Trying to solve the equation involving floor function

Question

I am trying to solve the following equation:

Floor[logx+1]+x=11

Where Floor function returns the greatest integer smaller than the value in bracket.
e.g. Floor[3.3] = 3

And the logarithm is to the base 10

I tried using WolframAlpha, but it's timing out.

EDIT: I gather from the responses that a solution does not have a method. ----- If I change the equation to the following:

log(x) + x = 11

Here logarithm is to the base 10. Is it solvable now? I am more interested in method.

Thanks, Siddharth

Answer 1

It's clear that the expression on the left hand side of the equation is defined for $x>0$ and in this domain it's monotonically increasing. It's also clear that for very small $x$ it will be negative, and for $x=10$ it's already larger than $11$. So if a solution exists it will be in $(0,10)$.

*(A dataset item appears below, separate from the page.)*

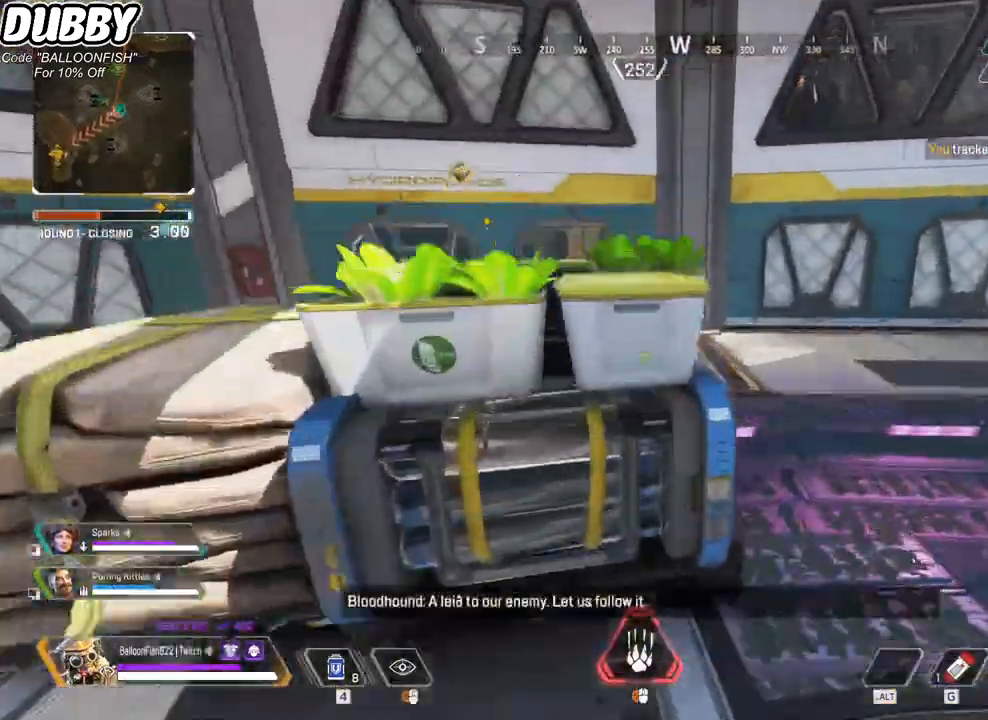
{"keys": ["w"], "mouse": [], "events": [[67, "space", "up"], [101, "ctrl", "down"], [167, "d", "down"], [267, "ctrl", "up"], [501, "d", "up"]]}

You can split this domain into the integer values that $[\log x + 1]$ gets: on $[10^{n-1},10^n)$ it takes value $n$. So immediately we can rule out $[1,10)$ to contain a solution, since it takes value $1$, requiring $1 + x = 11$ which leaves only $x=10$ which is not a solution.

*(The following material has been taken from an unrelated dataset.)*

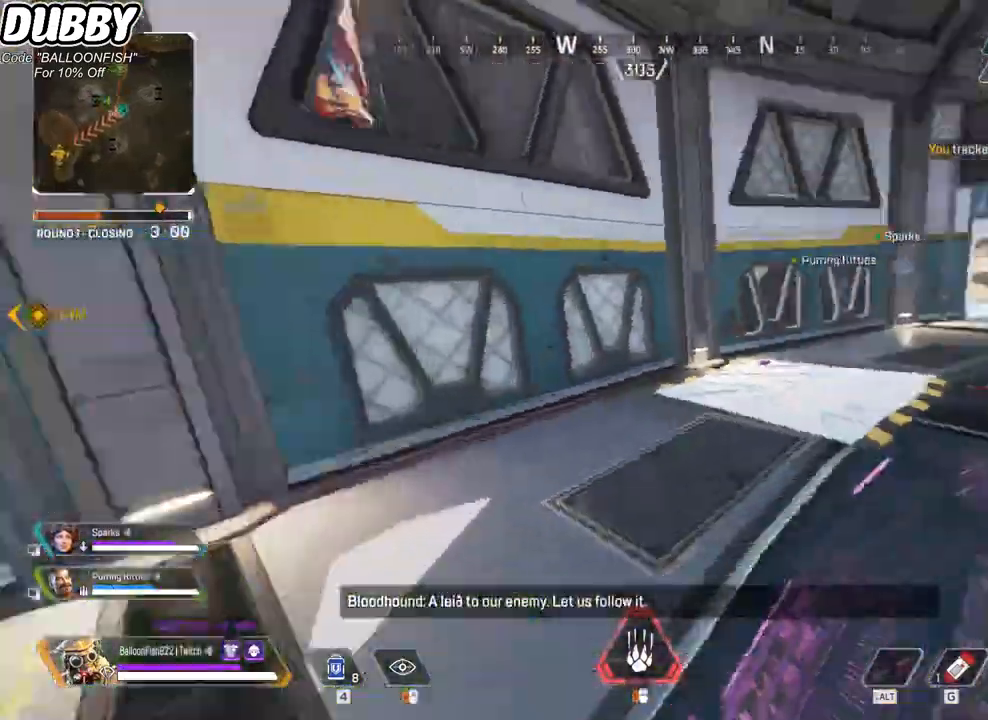
{"keys": ["w"], "mouse": [], "events": []}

Similarly for all whole $n<1$ a solution has to satisfy that $x \in [10^{n-1},10^n) \implies n + x = 11 \implies x = 11-n \implies x>10$ which is obviously a contradiction.

Therefore there are no solutions.

Answer 2

Left side is an increasing function (as sum of a nondecreasing and increasing), so there is at most one solution. Also you can get rid of "+1" from floor:

$\lfloor \log x\rfloor + 1 + x = 11$

$\lfloor \log x\rfloor + x = 10$

If $x<10$ then $\log x<1$ so $\lfloor \log x \rfloor \leq 0$ so $\lfloor \log x \rfloor + x < 10$

If $x\geq 10$ then $\log x \geq 1$ so $\lfloor \log x \rfloor \geq 1$ so $\lfloor \log x \rfloor + x > 10$.